Plant people gather at Snowbird
'Botany 2004' draws some 900 experts, students
Kephart, chairwoman of the biology department at Willamette University, Salem, Ore., and recently graduated student Diane Lofflin headed their poster, "Understanding Rare Plants: Are Reintroduction Projects Successful?"
They had researched the subject extensively and now were presenting their findings at a scientific poster session Tuesday afternoon.
Scores of posters elucidating research projects as diverse as studies of water lilies, orchids, cheatgrass and lichens were tacked to temporary partitions in a huge tent near Snowbird Center. Presenters talked animatedly with other experts.
The scene Tuesday afternoon was just one session among many in "Botany 2004," a meeting that has drawn 900 plant experts and students.
The six-day meeting is sponsored by the Botanical Society of America, American Fern Society, American Bryological and Lichenological Society and the American Society of Plant Taxonomists.
"We have members throughout the country and internationally," said Jeffrey Osborn, program director of the conference and a official of the Botanical Society, based in St. Louis.

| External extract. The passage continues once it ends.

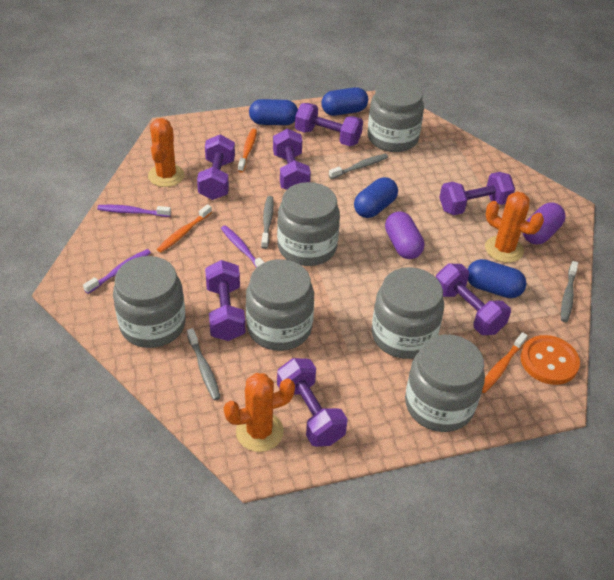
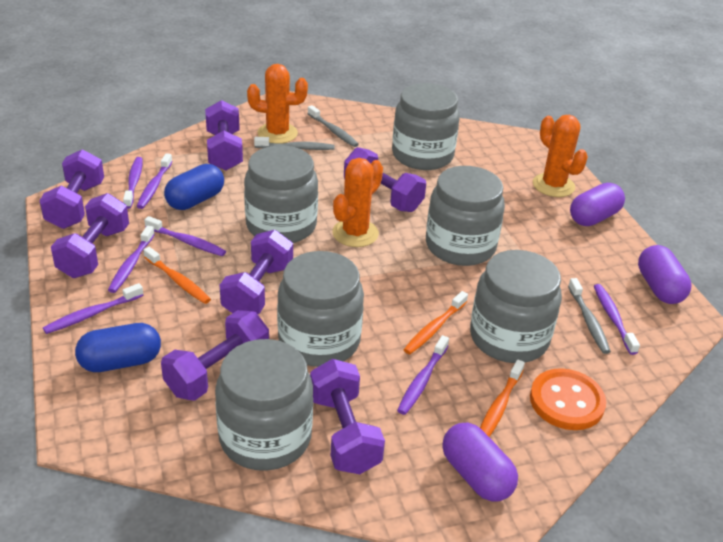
blue capsule: [249,99,298,125] [321,87,368,116] [354,177,398,218] [468,259,526,298] = 4 -> [75,323,161,372] [164,164,224,210] = 2
grey toothbrush: [187,328,221,400] [261,196,274,249] [329,154,388,179] [561,261,578,322] = 4 -> [254,137,335,150] [307,105,359,147] [568,278,611,354] = 3
purple capsule: [385,211,424,259] [523,202,565,245] = 2 -> [442,422,518,502] [570,183,625,226] [638,245,691,304] = 3
purple toothbrush: [83,249,151,294] [97,205,171,217] [221,225,265,268] = 3 -> [43,283,143,334] [108,225,155,293] [123,157,143,209] [136,153,173,209] [144,216,226,256] [397,335,449,415] [594,284,640,355] = 7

The other sponsors also have extensive memberships, he said.
The groups meet together yearly, sometimes joined by other organizations, he said.
Attendees include professional botanists working for colleges and universities, researchers employed by state and federal government agencies like the National Forest Service or conservation services, and students, he said.
"We have about 780 presenters at the conference, and these are presented in a variety of formats." Special lectures by imminent scientists, oral presentations and posters are among the offerings.
A highlight Tuesday was a symposium concerning the 100th anniversary of the discovery of a group of fossil plants called seed ferns, Osborn added.
During Tuesday afternoon's session, bearded experts, college students and others milled around looking at posters and discussing findings. Tables offered botany-oriented items for sale, including mugs, books and green T-shirts.
Kephart explained that Lofflin and she had worked to discover whether plants with a more diverse genetic background would do better than inbred plants, when reintroduced to the wild. They studied varieties of a perennial herb called Silene.
Using plants that had been grown in greenhouses for two years, they found that plants with more diversity in their genes did nearly twice as well as inbred plants, Kephart said.